Alors comment concilier l’envie des artistes d’éveiller les consciences avec l’envie prépondérante des publics de divertissement et de légèreté ? Diversifier les programmations au sein des mêmes lieux (pour démystifier notamment les théâtres nationaux encore étiquetés comme élitistes) en alternant divertissements et pièces aux sujets plus denses, est une première piste. Le spectacle de rue, par l’effet de surprise qu’il suscite, peut amener des publics à assister à des pièces sur des sujets nouveaux. De plus, multiplier les espaces d’échanges avec des « bords de plateau » (rencontres entre le public et les artistes), des pots conviviaux à l’issue des spectacles, des plateformes où les personnes du public pourraient discuter de ce qu’elles ont vu peut être un autre moyen d’agir. En effet, l’enjeu intellectuel d’un spectacle va au-delà de ce qui est donné à voir durant le temps de la représentation. Les messages sont enrichis, mieux intégrés lorsque les personnes peuvent partager ce qu’elles en ont retenu, ce qu’elles en ont compris. Les représentations au sein d’établissements scolaires ou d’entreprises, sont un moyen de sortir du simple divertissement, notamment de par les espaces de paroles et de réflexions qu’offrent les institutions. Sortir des logiques algorithmiques classiques qui favorisent les choix futurs en fonction des appétences individuelles (comme le font les plateformes de streaming- vidéo par exemple) pour laisser la place à la surprise seraient des actions à creuser. En effet, imaginer des spectacles « surprises » (comme le fait par exemple UGC avec certains films), des « packs découverte » (avec un choix hétéroclite de spectacles) sont autant d’initiatives qui pourraient être proposées.

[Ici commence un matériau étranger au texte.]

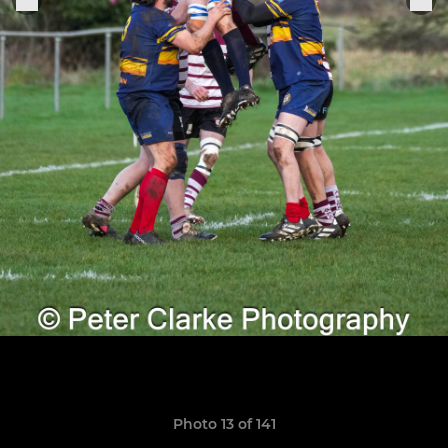
Photo 13 of 141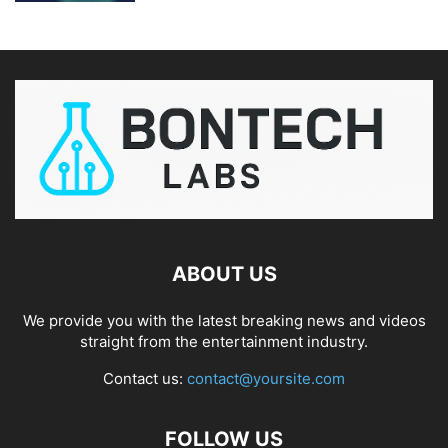
ABOUT US
We provide you with the latest breaking news and videos
straight from the entertainment industry.
Contact us:
contact@yoursite.com
FOLLOW US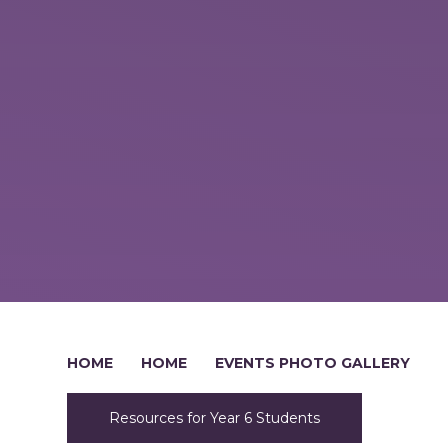
HOME
HOME
EVENTS PHOTO GALLERY
Resources for Year 6 Students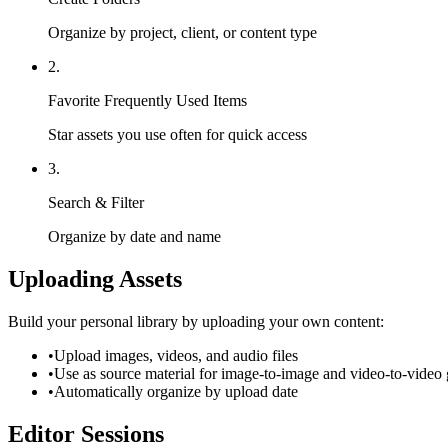
Organize by project, client, or content type
2.
Favorite Frequently Used Items
Star assets you use often for quick access
3.
Search & Filter
Organize by date and name
Uploading Assets
Build your personal library by uploading your own content:
•
Upload images, videos, and audio files
•
Use as source material for image-to-image and video-to-video 
•
Automatically organize by upload date
Editor Sessions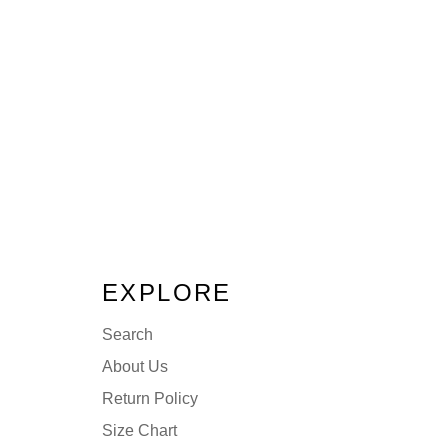
EXPLORE
Search
About Us
Return Policy
Size Chart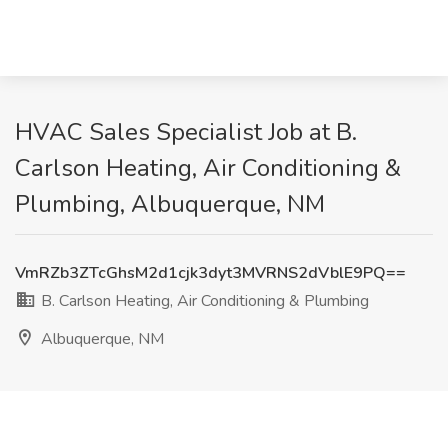
HVAC Sales Specialist Job at B.
Carlson Heating, Air Conditioning &
Plumbing, Albuquerque, NM
VmRZb3ZTcGhsM2d1cjk3dyt3MVRNS2dVblE9PQ==
B. Carlson Heating, Air Conditioning & Plumbing
Albuquerque, NM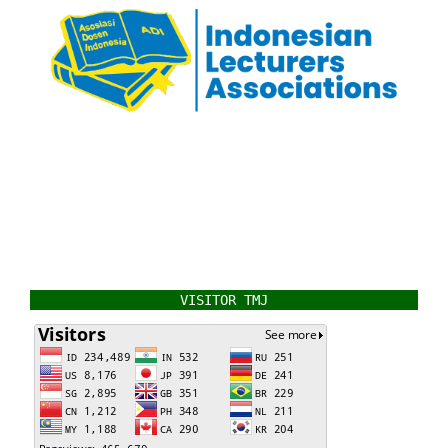
VISITOR TMJ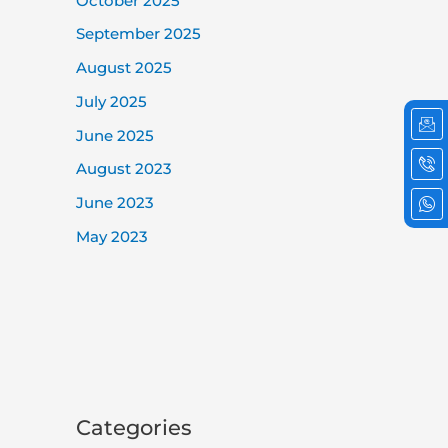
October 2025
September 2025
August 2025
July 2025
Ic
Ic
Ic
em
ph
wh
June 2025
cal
2
August 2023
June 2023
May 2023
Categories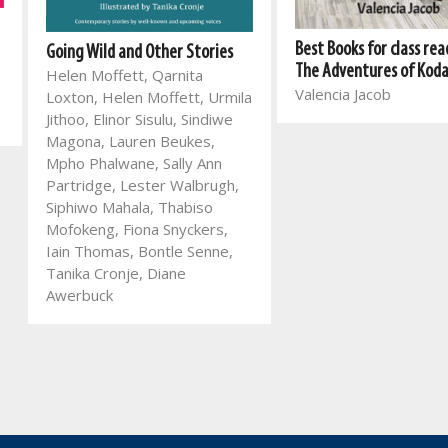
Best Books for class rea
Going Wild and Other Stories
The Adventures of Kod
Helen Moffett, Qarnita
Valencia Jacob
Loxton, Helen Moffett, Urmila
Jithoo, Elinor Sisulu, Sindiwe
Magona, Lauren Beukes,
Mpho Phalwane, Sally Ann
Partridge, Lester Walbrugh,
Siphiwo Mahala, Thabiso
Mofokeng, Fiona Snyckers,
Iain Thomas, Bontle Senne,
Tanika Cronje, Diane
Awerbuck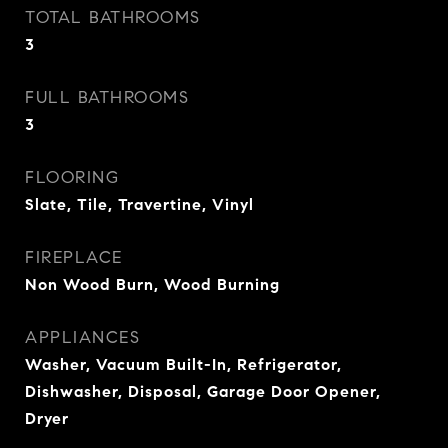
TOTAL BATHROOMS
3
FULL BATHROOMS
3
FLOORING
Slate, Tile, Travertine, Vinyl
FIREPLACE
Non Wood Burn, Wood Burning
APPLIANCES
Washer, Vacuum Built-In, Refrigerator,
Dishwasher, Disposal, Garage Door Opener,
Dryer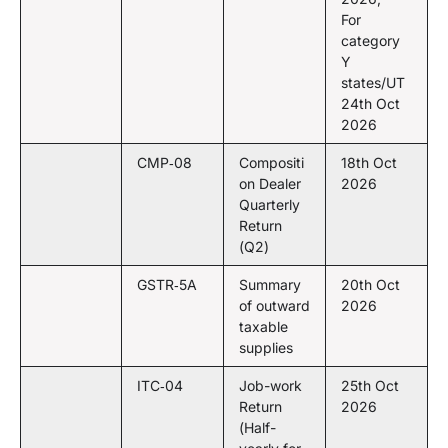
For
category
Y
states/UT
24th Oct
2026
CMP‑08
Compositi
18th Oct
on Dealer
2026
Quarterly
Return
(Q2)
GSTR‑5A
Summary
20th Oct
of outward
2026
taxable
supplies
ITC‑04
Job-work
25th Oct
Return
2026
(Half-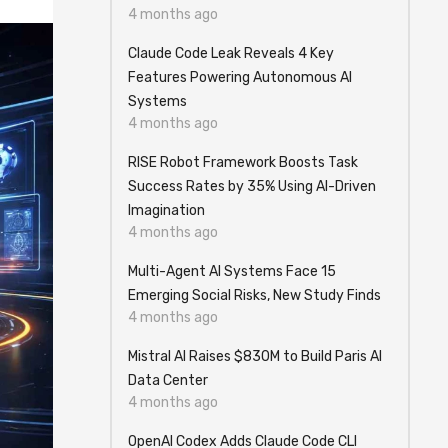
4 months ago
Claude Code Leak Reveals 4 Key
Features Powering Autonomous AI
Systems
4 months ago
RISE Robot Framework Boosts Task
Success Rates by 35% Using AI-Driven
Imagination
4 months ago
Multi-Agent AI Systems Face 15
Emerging Social Risks, New Study Finds
4 months ago
Mistral AI Raises $830M to Build Paris AI
Data Center
4 months ago
OpenAI Codex Adds Claude Code CLI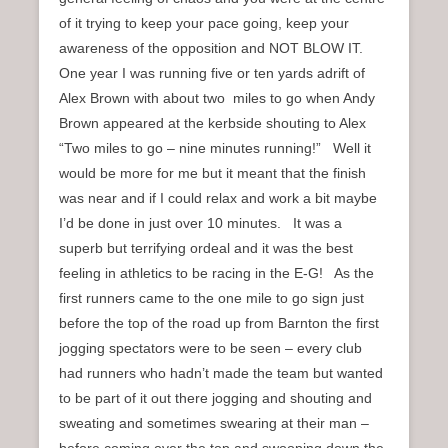
of it trying to keep your pace going, keep your
awareness of the opposition and NOT BLOW IT.
One year I was running five or ten yards adrift of
Alex Brown with about two miles to go when Andy
Brown appeared at the kerbside shouting to Alex
“Two miles to go – nine minutes running!” Well it
would be more for me but it meant that the finish
was near and if I could relax and work a bit maybe
I’d be done in just over 10 minutes. It was a
superb but terrifying ordeal and it was the best
feeling in athletics to be racing in the E-G! As the
first runners came to the one mile to go sign just
before the top of the road up from Barnton the first
jogging spectators were to be seen – every club
had runners who hadn’t made the team but wanted
to be part of it out there jogging and shouting and
sweating and sometimes swearing at their man –
before coming over the top and swooping down the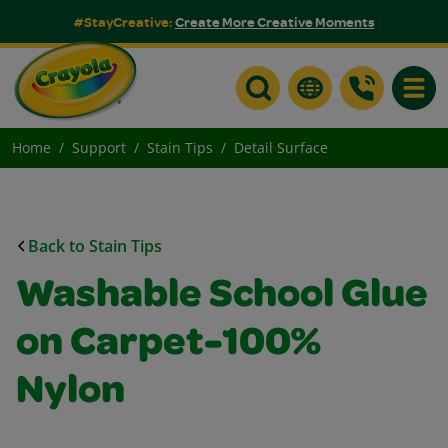
#StayCreative:
Create More Creative Moments
Toggle
Home
Support
Stain Tips
Detail Surface
Back to Stain Tips
Washable School Glue
on Carpet-100%
Nylon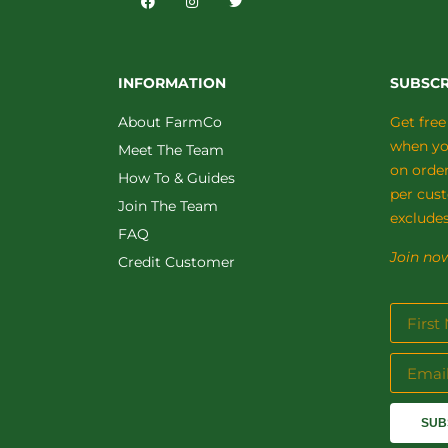
INFORMATION
SUBSCR
About FarmCo
Get free
when you
Meet The Team
on orde
How To & Guides
per cus
Join The Team
excludes
FAQ
Join now
Credit Customer
SUB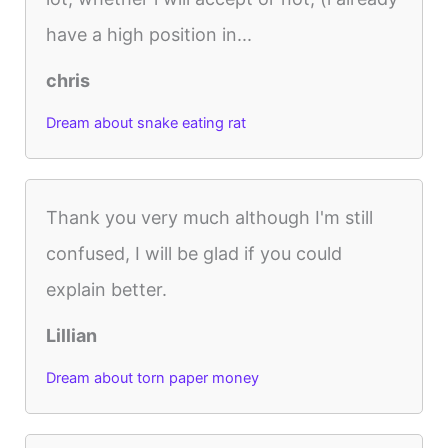
have a high position in...
chris
Dream about snake eating rat
Thank you very much although I'm still
confused, I will be glad if you could
explain better.
Lillian
Dream about torn paper money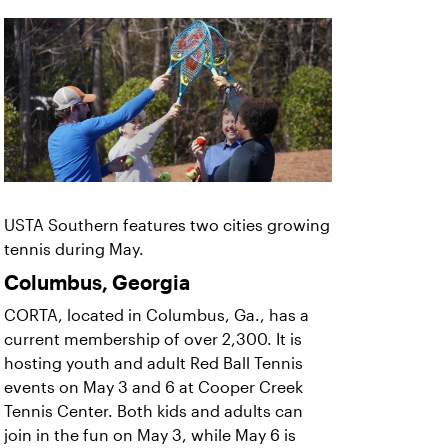
USTA Southern features two cities growing
tennis during May.
Columbus, Georgia
CORTA, located in Columbus, Ga., has a
current membership of over 2,300. It is
hosting youth and adult Red Ball Tennis
events on May 3 and 6 at Cooper Creek
Tennis Center. Both kids and adults can
join in the fun on May 3, while May 6 is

En cette fin d’année, finissons tout de même par des chiffres heureux… 74% des personnes interrogées disent avoir intensifié leur fréquentation des salles dans les 12 derniers mois, 12,2 millions de français sont allés au théâtre dans l’année, 62% aspirent à y aller davantage. Le goût pour la culture est là. Dans une société parfois fatiguée à force d’adaptations, surstimulée, noyée sous l’information, peut-être faut-il aussi revaloriser l’aspiration du simple divertissement. Revoir des spectacles peut réjouir autant que de réécouter des musiques qu’on aime ou que de revisionner des films cultes. La répétition, la routine, rassurent, confortent, apaisent, et ça peut aussi être cela le rôle de la culture.